Nein, ich stand gesellschaftlich nicht da, wo man in meinem Alter gewöhnlich zu stehen hat. Wo war mein eigener Garten, wo war meine eigene Wäschespinne? Nicht einmal einen Balkon hatte ich. Und das einzige Grün, das mich säumte und sich meiner Gegenwart nicht schämte, das waren die paar kümmerlichen Pflanzen auf dem Fenstersims. Gefangene, so wie ich. Ohne Saft und Kraft hingen ihre Blätter nach unten, als wollten sie das äußere Zeichen sein für meine innere Niederlage. Die Luftfeuchtigkeit war erdrückend. Stickig stand der Atem.
Draußen war es um ein paar Grad kälter als drinnen und so ergab sich dieser milchige Effekt an der Scheibe. Kondensation nennt sich das. So glaube ich zumindest, möchte es allerdings nicht im gleichen Atemzug beschwören müssen. Vielleicht war es auch ganz anders und lag nur daran, dass ich mein kleines Wohnloch nie heizte und auch nur sehr selten lüftete. Die Physik war noch nie mein Freund. Oder ist in diesem Fall die Chemie? Diese beiden Brüder geben sich ja recht gern die Hand, tauschen die Gesichter heimlich und lachen dann ziemlich gemein. Sicher nur, immer in der kalten Jahreszeit, wenn die noch feuchte Wäsche von den Leinen baumelte, verabschiedete sich die Welt da draußen leise von mir und ein stiller Nebel zog gemächlich durch mein Heim.

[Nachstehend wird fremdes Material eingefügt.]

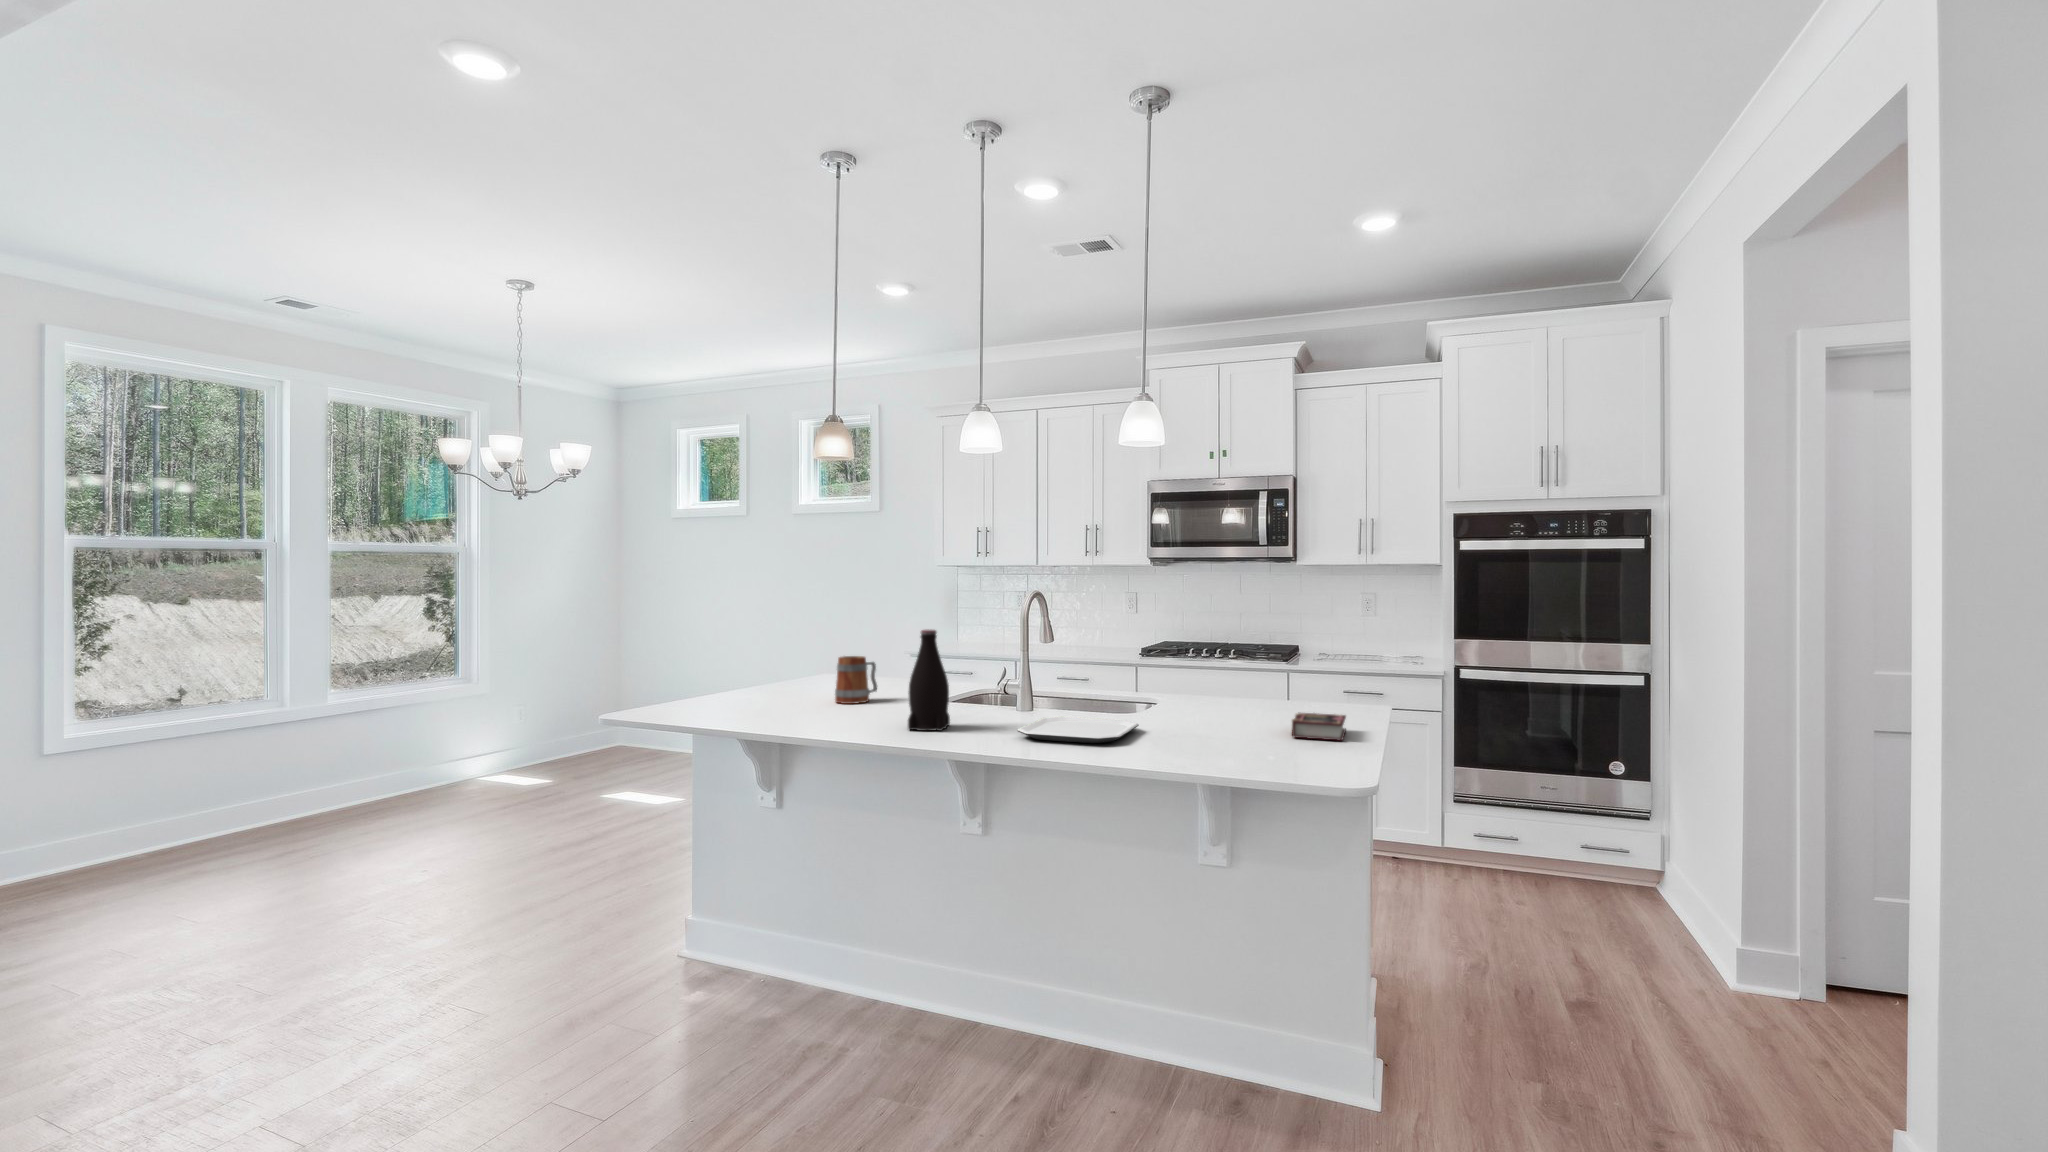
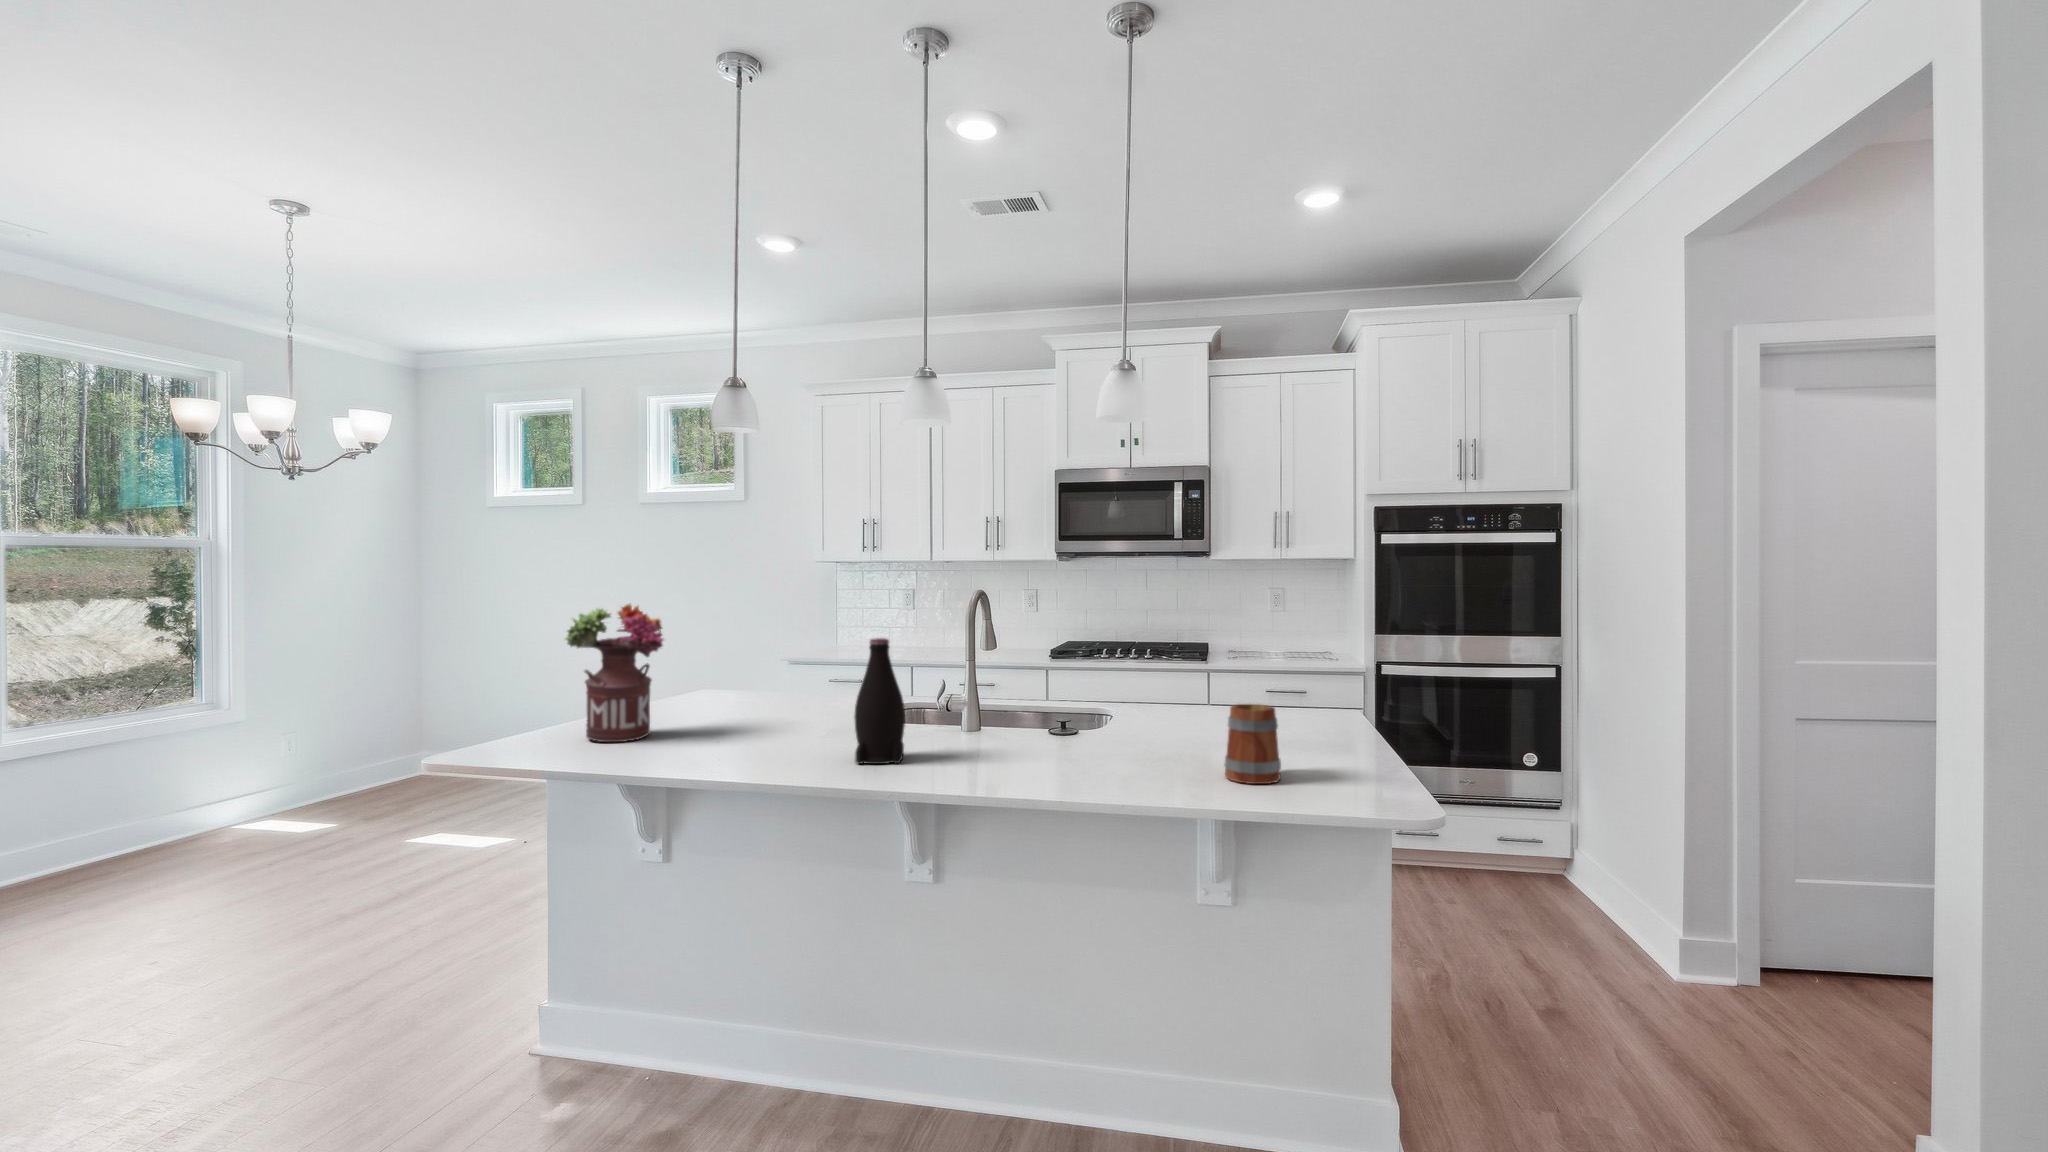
flower arrangement: none [699,600,776,710] -> present [566,604,663,742]
mug: present [835,656,877,704] -> present [1224,704,1281,784]
book: present [1292,713,1346,740] -> none [1302,725,1368,757]
plate: present [1017,716,1139,743] -> none [998,738,1133,773]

So auch an diesem Tag. Unbeirrbar und stumm krochen die dünnen, weißen Zungen immer weiter auf die Mitte des Fensters zu, als suchten sie den Trubel der Welt vor mir zu verbergen. Man konnte ihnen fast dabei zuschauen. Mein Blick musste weichen, suchte er Heiterkeit, suchte er Lachen. Noch wollte er sich nicht ergeben. Darum auch, um ihm eine Hilfe zu sein, stützte ich mich mit einer Hand am Fenstersims ab und beugte mich noch weiter nach vorn. So weit, bis meine Stirn sogar das Glas berührte. Es fühlte sich kühl an. Nur so war die Straße gut einsehbar. Bis hin zu den beiden Kreuzungen, die sie beenden. Natürlich hielt ich mich dabei an die Regel. Erst links, dann rechts, dann wieder links, so wie wir es alle einmal gelernt haben. Die Ampeln standen auf beiden Seiten auf Rot.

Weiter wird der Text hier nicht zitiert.